The Rise of the Rest

What does Tevatron closure mean for big US science? (BBC)

This past summer, I tuned into a live broadcast of the final launch of NASA’s shuttle program while I was at work. It was one of the few times I actually waited to watch an amazing event like a space launch. A few weeks later, I found out that the national particle physics laboratory, Fermilab, was going to be shut down. Currently, the most powerful particle accelerator, the Large Hadron Collider, is located in Switzerland. They are the ones who will be pioneering research in particle physics for the foreseeable future.

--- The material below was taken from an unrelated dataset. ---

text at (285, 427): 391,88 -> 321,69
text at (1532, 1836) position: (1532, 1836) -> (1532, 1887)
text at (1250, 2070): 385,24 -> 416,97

I have been noticing that the scientific establishment of the United States has slowly been declining. We are no longer the leaders of these scientific frontiers. For a while, this thought disturbed and depressed me. I was disappointed by the fact that I would not be able to associate myself with having grown up in a country that led the greatest scientific innovations of the 21st Century.

But this article gave me a new outlook, or at least a more positive one. Particularly this part

I think what people would say is that we are experiencing a lot more competition than we have in the past. A lot of countries have learned from our growth over the past decades and are implementing some of the same policies to grow their own scientific infrastructures.

Perhaps it is not a matter of the U.S. falling behind, but the rest of the world catching up, and that is a good thing. For the well-being of the scientific establishment, it is good to have more people than ourselves contributing to research and development. And perhaps this is an opportunity for establishing a more united world. For the scientists here have no bias or bipartisan views against scientists in foreign countries. They are in it for the sake of science. They are mature enough to set aside their differences in order to achieve something far greater than themselves. Maybe the global scientific community would serve as a good model for creating a more united world. Then maybe one day, we will reach the stars.

The Large Hadron Collider Particles are accelerated to velocities approaching the speed of light and are then collided together, creating fabulous amounts of energy that would simulate the initial conditions of the big bang. In these collisions, photographs are taken and data is measured. Scientists are trying to understand things like how mass is formed, in an attempt to explain why things are the way they are in the universe.